**Document excerpt**

____________________

Thermo Scientific Pierce Direct Magnetic IP/Co-IP Kit uses NHS-chemistry to covalently immobilize IP antibodies onto magnetic beads for effective immunoprecipitation and co-immunoprecipitation.

Magnetic IP with NHS chemistry is convenient and allows for the immobilization of IP antibody from any species and subtype without the variations in coupling efficiency seen with Protein A and Protein G. The IP antibody is covalently attached so target proteins or co-IP protein complexes can be eluted and analyzed without antibody contamination. The kit contains an optimized protocol and all buffers and reagents necessary for antibody coupling and high yield IP or co-IP using either manual magnetic stands or automated platforms such as the Thermo Scientific KingFisher Instruments.

Features of the Direct Magnetic IP/Co-IP Kit:

• Antibody-free IP—antibody is irreversibly attached to the magnetic beads, resulting in negligible co-elution of intact antibody or heavy and light chains with the purified antigen
• Fast—complete antibody conjugation and immunoprecipitation in less than 4 hours
• Convenient—the IP/co-IP kit contains magnetic beads and all essential buffers for optimal immunoprecipitation
• Antibody compatible—use with any antibody species, class or isotype
• Low nonspecific binding—the bead surface is pre-blocked and all nonreacted NHS-ester groups are fully quenched
• Protocol-compatible—protein coupling to the beads and immunoprecipitation can be performed manually or by automation (e.g., Thermo Scientific KingFisher Instruments)

____________________

**Dataset entries**
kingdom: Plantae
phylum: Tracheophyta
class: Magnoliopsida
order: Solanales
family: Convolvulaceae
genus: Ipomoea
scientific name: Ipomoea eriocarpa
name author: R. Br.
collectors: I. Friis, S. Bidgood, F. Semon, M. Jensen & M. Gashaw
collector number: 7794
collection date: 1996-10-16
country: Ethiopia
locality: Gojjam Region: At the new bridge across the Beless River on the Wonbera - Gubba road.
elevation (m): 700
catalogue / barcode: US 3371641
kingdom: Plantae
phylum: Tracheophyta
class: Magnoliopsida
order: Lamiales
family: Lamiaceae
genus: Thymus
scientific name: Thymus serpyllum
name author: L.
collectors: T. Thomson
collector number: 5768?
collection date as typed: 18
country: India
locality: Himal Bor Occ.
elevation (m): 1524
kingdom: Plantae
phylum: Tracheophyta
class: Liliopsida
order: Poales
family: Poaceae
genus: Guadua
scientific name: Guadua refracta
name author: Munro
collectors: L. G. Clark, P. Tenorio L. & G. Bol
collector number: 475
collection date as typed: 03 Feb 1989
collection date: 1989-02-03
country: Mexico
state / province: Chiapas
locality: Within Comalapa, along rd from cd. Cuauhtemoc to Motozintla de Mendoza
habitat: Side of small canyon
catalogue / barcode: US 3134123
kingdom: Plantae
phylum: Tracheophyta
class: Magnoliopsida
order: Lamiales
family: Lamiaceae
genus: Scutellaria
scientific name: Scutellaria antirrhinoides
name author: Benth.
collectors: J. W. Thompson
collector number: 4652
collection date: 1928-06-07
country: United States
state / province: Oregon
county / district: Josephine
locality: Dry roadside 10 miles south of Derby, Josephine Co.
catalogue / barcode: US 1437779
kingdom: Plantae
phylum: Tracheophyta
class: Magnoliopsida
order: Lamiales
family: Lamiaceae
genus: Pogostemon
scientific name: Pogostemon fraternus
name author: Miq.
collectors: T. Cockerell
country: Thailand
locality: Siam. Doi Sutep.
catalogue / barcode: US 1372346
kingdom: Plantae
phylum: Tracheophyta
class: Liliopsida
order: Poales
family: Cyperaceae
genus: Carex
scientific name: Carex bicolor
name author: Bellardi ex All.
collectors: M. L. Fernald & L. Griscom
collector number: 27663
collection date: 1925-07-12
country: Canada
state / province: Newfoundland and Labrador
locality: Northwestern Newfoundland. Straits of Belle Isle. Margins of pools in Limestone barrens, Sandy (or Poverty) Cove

____________________

**What the exercise asks**
Please answer these questions from the kit description:
1. What chemistry does the kit use to immobilize IP antibodies onto the magnetic beads?
2. Which two proteins are said to show variations in coupling efficiency?
3. How long do antibody conjugation and immunoprecipitation take to complete?
The records have nothing to do with this.

**Output**
1. NHS chemistry.
2. Protein A and Protein G.
3. Less than 4 hours.